The film moves very slowly but the payoff is so worth it. This woman Karen is stalked by a psycho killer named Eddie. The cops use her as bait to catch the guy but the experience is so traumatic, Karen develops amnesia. The scene is pretty fucked up; the cops stick Karen in a porn theater where some rape/snuff is playing. She has to watch it while Eddie creeps up on her and fondles her a little bit. Then he gets capped.

Her shrink sends her to a little retreat called The Colony out in the cuts. Bad news: everyone there is a werewolf (one motherfucker is REALLY obvious; he looks like fucking Sabretooth from X-men). They all have this feral “Lost Boys” kind of vibe.

A half dozen strange occurrences and some explicit werewolf action lets the audience realize what’s up as soon as Karen gets to The Colony. Karen just don’t get it, though. She sniffs around for answers and not a lot happens. There is all sorts of implied shapeshifting and distant/mysterious howling. Her BF is bitten and becomes a werewolf who has werewolf sex with another werewolf.

Finally, in the last few minutes of the movie, the Colony folk reveal themselves in what are some of the most impressive werewolf transformation scenes I have ever seen. The effects are on par with (maybe even better) than Carpenter’s The Thing. You have to sit through about and hour of 80’s perms, mustaches, and backwards-ass reasoning, with very minimal action/effects, but the werewolves are so fucking dope. No CGI garbage like most other werewolf movies. We’re talking real snotty/furry make-up and all sorts of crunching, stretching prosthetic limbs and snouts.
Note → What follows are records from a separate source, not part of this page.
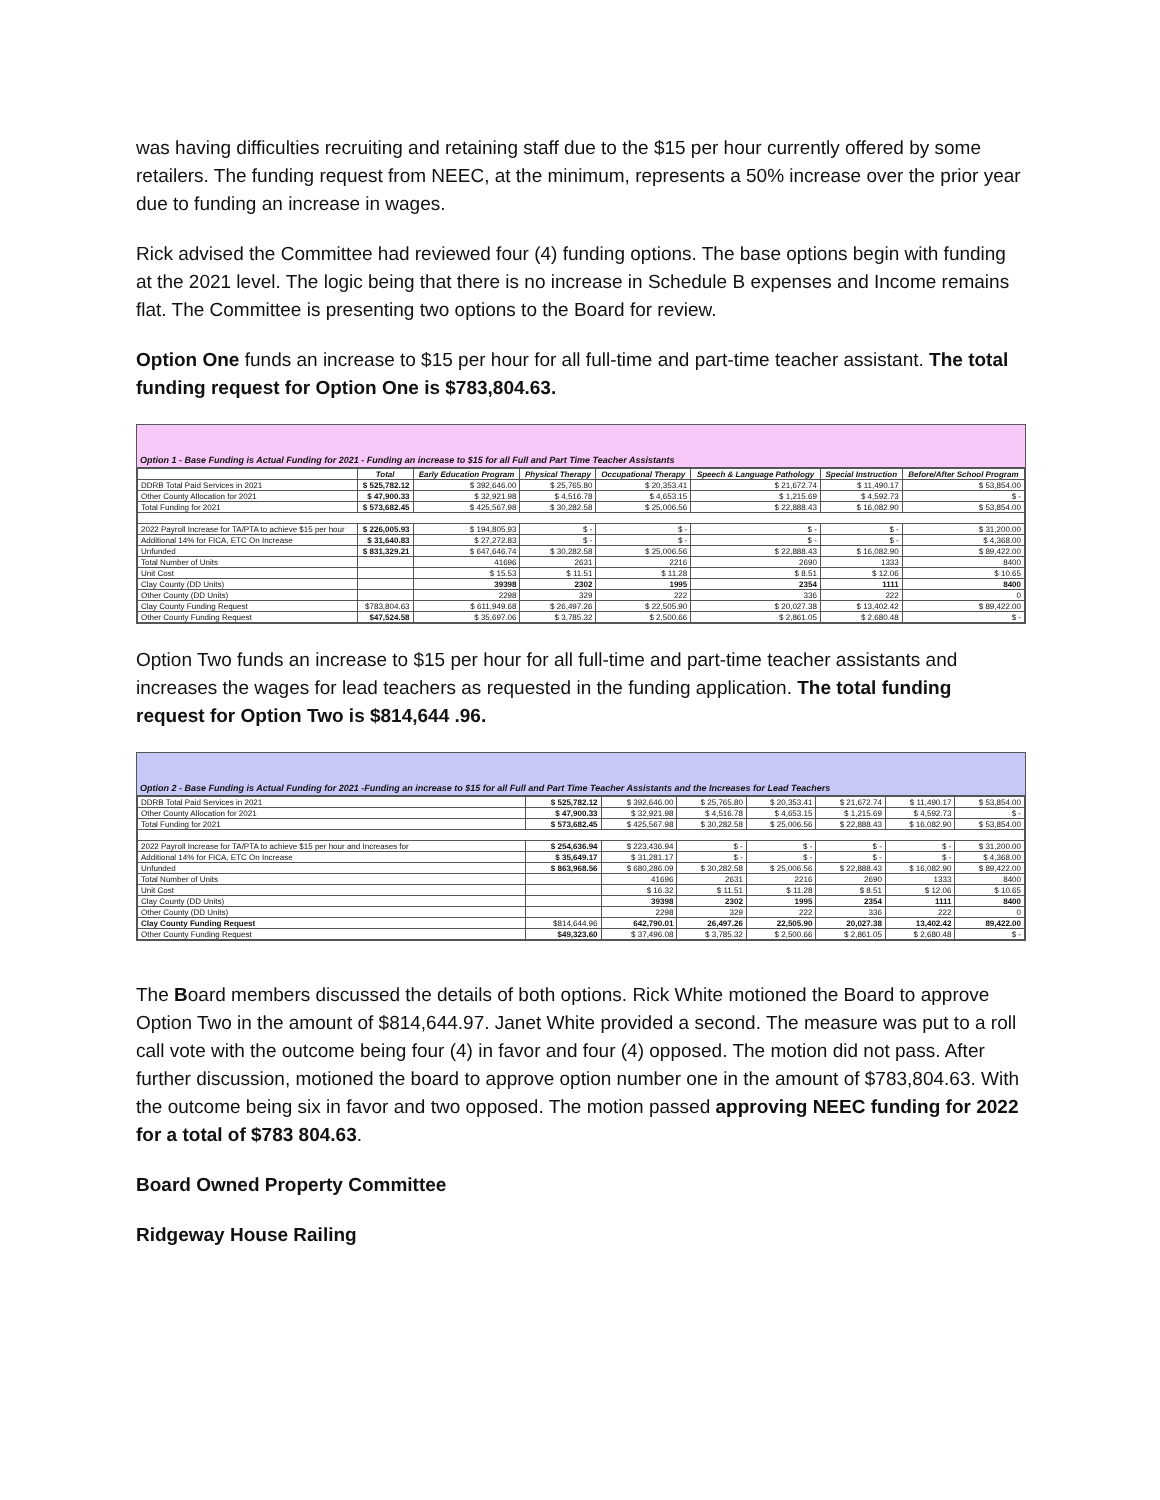was having difficulties recruiting and retaining staff due to the $15 per hour currently offered by some retailers. The funding request from NEEC, at the minimum, represents a 50% increase over the prior year due to funding an increase in wages.
Rick advised the Committee had reviewed four (4) funding options. The base options begin with funding at the 2021 level. The logic being that there is no increase in Schedule B expenses and Income remains flat. The Committee is presenting two options to the Board for review.
Option One funds an increase to $15 per hour for all full-time and part-time teacher assistant. The total funding request for Option One is $783,804.63.
Option 1 - Base Funding is Actual Funding for 2021 - Funding an increase to $15 for all Full and Part Time Teacher Assistants
| | Total | Early Education Program | Physical Therapy | Occupational Therapy | Speech & Language Pathology | Special Instruction | Before/After School Program |
| --- | --- | --- | --- | --- | --- | --- | --- |
| DDRB Total Paid Services in 2021 | $ 525,782.12 | $ 392,646.00 | $ 25,765.80 | $ 20,353.41 | $ 21,672.74 | $ 11,490.17 | $ 53,854.00 |
| Other County Allocation for 2021 | $ 47,900.33 | $ 32,921.98 | $ 4,516.78 | $ 4,653.15 | $ 1,215.69 | $ 4,592.73 | $ - |
| Total Funding for 2021 | $ 573,682.45 | $ 425,567.98 | $ 30,282.58 | $ 25,006.56 | $ 22,888.43 | $ 16,082.90 | $ 53,854.00 |
| 2022 Payroll Increase for TA/PTA to achieve $15 per hour | $ 226,005.93 | $ 194,805.93 | $ - | $ - | $ - | $ - | $ 31,200.00 |
| Additional 14% for FICA, ETC On Increase | $ 31,640.83 | $ 27,272.83 | $ - | $ - | $ - | $ - | $ 4,368.00 |
| Unfunded | $ 831,329.21 | $ 647,646.74 | $ 30,282.58 | $ 25,006.56 | $ 22,888.43 | $ 16,082.90 | $ 89,422.00 |
| Total Number of Units | | 41696 | 2631 | 2216 | 2690 | 1333 | 8400 |
| Unit Cost | | $ 15.53 | $ 11.51 | $ 11.28 | $ 8.51 | $ 12.06 | $ 10.65 |
| Clay County (DD Units) | | 39398 | 2302 | 1995 | 2354 | 1111 | 8400 |
| Other County (DD Units) | | 2298 | 329 | 222 | 336 | 222 | 0 |
| Clay County Funding Request | $783,804.63 | $ 611,949.68 | $ 26,497.26 | $ 22,505.90 | $ 20,027.38 | $ 13,402.42 | $ 89,422.00 |
| Other County Funding Request | $47,524.58 | $ 35,697.06 | $ 3,785.32 | $ 2,500.66 | $ 2,861.05 | $ 2,680.48 | $ - |
Option Two funds an increase to $15 per hour for all full-time and part-time teacher assistants and increases the wages for lead teachers as requested in the funding application. The total funding request for Option Two is $814,644 .96.
Option 2 - Base Funding is Actual Funding for 2021 -Funding an increase to $15 for all Full and Part Time Teacher Assistants and the Increases for Lead Teachers
| DDRB Total Paid Services in 2021 | $ 525,782.12 | $ 392,646.00 | $ 25,765.80 | $ 20,353.41 | $ 21,672.74 | $ 11,490.17 | $ 53,854.00 |
| Other County Allocation for 2021 | $ 47,900.33 | $ 32,921.98 | $ 4,516.78 | $ 4,653.15 | $ 1,215.69 | $ 4,592.73 | $ - |
| Total Funding for 2021 | $ 573,682.45 | $ 425,567.98 | $ 30,282.58 | $ 25,006.56 | $ 22,888.43 | $ 16,082.90 | $ 53,854.00 |
| 2022 Payroll Increase for TA/PTA to achieve $15 per hour and Increases for | $ 254,636.94 | $ 223,436.94 | $ - | $ - | $ - | $ - | $ 31,200.00 |
| Additional 14% for FICA, ETC On Increase | $ 35,649.17 | $ 31,281.17 | $ - | $ - | $ - | $ - | $ 4,368.00 |
| Unfunded | $ 863,968.56 | $ 680,286.09 | $ 30,282.58 | $ 25,006.56 | $ 22,888.43 | $ 16,082.90 | $ 89,422.00 |
| Total Number of Units | | 41696 | 2631 | 2216 | 2690 | 1333 | 8400 |
| Unit Cost | | $ 16.32 | $ 11.51 | $ 11.28 | $ 8.51 | $ 12.06 | $ 10.65 |
| Clay County (DD Units) | | 39398 | 2302 | 1995 | 2354 | 1111 | 8400 |
| Other County (DD Units) | | 2298 | 329 | 222 | 336 | 222 | 0 |
| Clay County Funding Request | $814,644.96 | 642,790.01 | 26,497.26 | 22,505.90 | 20,027.38 | 13,402.42 | 89,422.00 |
| Other County Funding Request | $49,323.60 | $ 37,496.08 | $ 3,785.32 | $ 2,500.66 | $ 2,861.05 | $ 2,680.48 | $ - |
The Board members discussed the details of both options. Rick White motioned the Board to approve Option Two in the amount of $814,644.97. Janet White provided a second. The measure was put to a roll call vote with the outcome being four (4) in favor and four (4) opposed. The motion did not pass. After further discussion, motioned the board to approve option number one in the amount of $783,804.63. With the outcome being six in favor and two opposed. The motion passed approving NEEC funding for 2022 for a total of $783 804.63.
Board Owned Property Committee
Ridgeway House Railing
One of the werewolves is that asshole Eddie from the rape theater, but he catches a silver bullet shortly after his terrifying transformation.

Karen escapes and just when you think the film is over, there is one last shapeshifting scene. It’s Karen! Fucking idiot tries to shapeshift on live prime-time news so she can warn the world about werewolves. Someone caps her with a silver bullet and various viewers believe they have just witnessed an elaborate showcase of television special effects.
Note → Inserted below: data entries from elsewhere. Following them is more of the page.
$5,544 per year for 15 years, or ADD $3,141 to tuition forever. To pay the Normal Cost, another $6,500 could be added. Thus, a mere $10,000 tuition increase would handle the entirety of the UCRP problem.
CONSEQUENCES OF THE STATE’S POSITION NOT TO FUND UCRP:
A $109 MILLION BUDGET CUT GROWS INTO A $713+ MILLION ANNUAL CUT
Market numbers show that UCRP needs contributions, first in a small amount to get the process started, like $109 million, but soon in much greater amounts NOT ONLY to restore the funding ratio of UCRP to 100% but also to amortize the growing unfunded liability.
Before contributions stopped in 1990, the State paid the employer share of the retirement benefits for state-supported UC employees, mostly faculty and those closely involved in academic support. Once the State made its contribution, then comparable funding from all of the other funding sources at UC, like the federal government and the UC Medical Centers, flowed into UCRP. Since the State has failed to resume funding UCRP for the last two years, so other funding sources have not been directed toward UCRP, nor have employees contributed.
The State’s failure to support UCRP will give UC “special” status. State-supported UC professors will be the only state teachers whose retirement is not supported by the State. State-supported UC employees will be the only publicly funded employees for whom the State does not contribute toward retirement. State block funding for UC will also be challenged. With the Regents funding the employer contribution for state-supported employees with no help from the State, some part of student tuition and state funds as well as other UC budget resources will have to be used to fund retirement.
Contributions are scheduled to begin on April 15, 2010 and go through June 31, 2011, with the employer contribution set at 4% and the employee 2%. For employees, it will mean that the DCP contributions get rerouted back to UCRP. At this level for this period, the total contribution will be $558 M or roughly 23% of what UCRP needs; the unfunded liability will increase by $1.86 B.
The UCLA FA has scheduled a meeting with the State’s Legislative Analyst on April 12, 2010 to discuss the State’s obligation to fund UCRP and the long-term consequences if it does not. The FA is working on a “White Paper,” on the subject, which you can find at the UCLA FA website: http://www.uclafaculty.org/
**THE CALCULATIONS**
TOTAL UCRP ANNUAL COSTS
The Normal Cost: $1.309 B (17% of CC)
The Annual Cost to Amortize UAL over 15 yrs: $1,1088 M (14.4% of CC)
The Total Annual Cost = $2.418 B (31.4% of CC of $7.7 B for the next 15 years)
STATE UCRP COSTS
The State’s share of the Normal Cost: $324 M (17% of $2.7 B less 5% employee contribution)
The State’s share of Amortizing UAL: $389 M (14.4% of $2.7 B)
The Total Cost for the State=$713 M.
This film has spawned my sequels which all deteriorate into shittiness with each new release. One sequel has a “werewolf vs. vampire” theme. Another features a werewolf on roller-skates. See the first Howling and I promise you won’t regret it.

REVIEW: Big Bad Wolf (2006)

big_bad_wolf

 

Big Bad Wolf: B-

Surprisingly non terrible werewolf movie that actually had a semi interesting mystery, and a somewhat different take on the classic horror beast. Trevor is kind of a nerd who for some reason hangs out with the cool kids. One weekend Trevor tries to impress the dudes he is hanging out with and steals the keys to his mean stepdad’s cabin so they can party there. However once the party gets rolling, a lewd, surprisingly well done werewolf appears and kills everybody except Trevor and his punk rock girlfriend. Once they are back in town Trevor and his chick start to suspect that Trevor’s stepdad may be responsible for the killings by realizing that he is “on a business meeting” every full moon.

From here the mystery unfolds as the stepdad continues to transform into a werewolf once every 12 minutes or so, to tear off a head or gash open a neck. The kills in this movie were surprisingly well done as decapitations of limbs and heads is the main vehicle for demise. We also get several shots of very nice boobs and some hilarity as the werewolf spews one liners such as “Are you ready for some bestiality!?!”

Overall a solid horror film as the piss-poor acting was thankfully over shadowed by a good pace, and some good gore.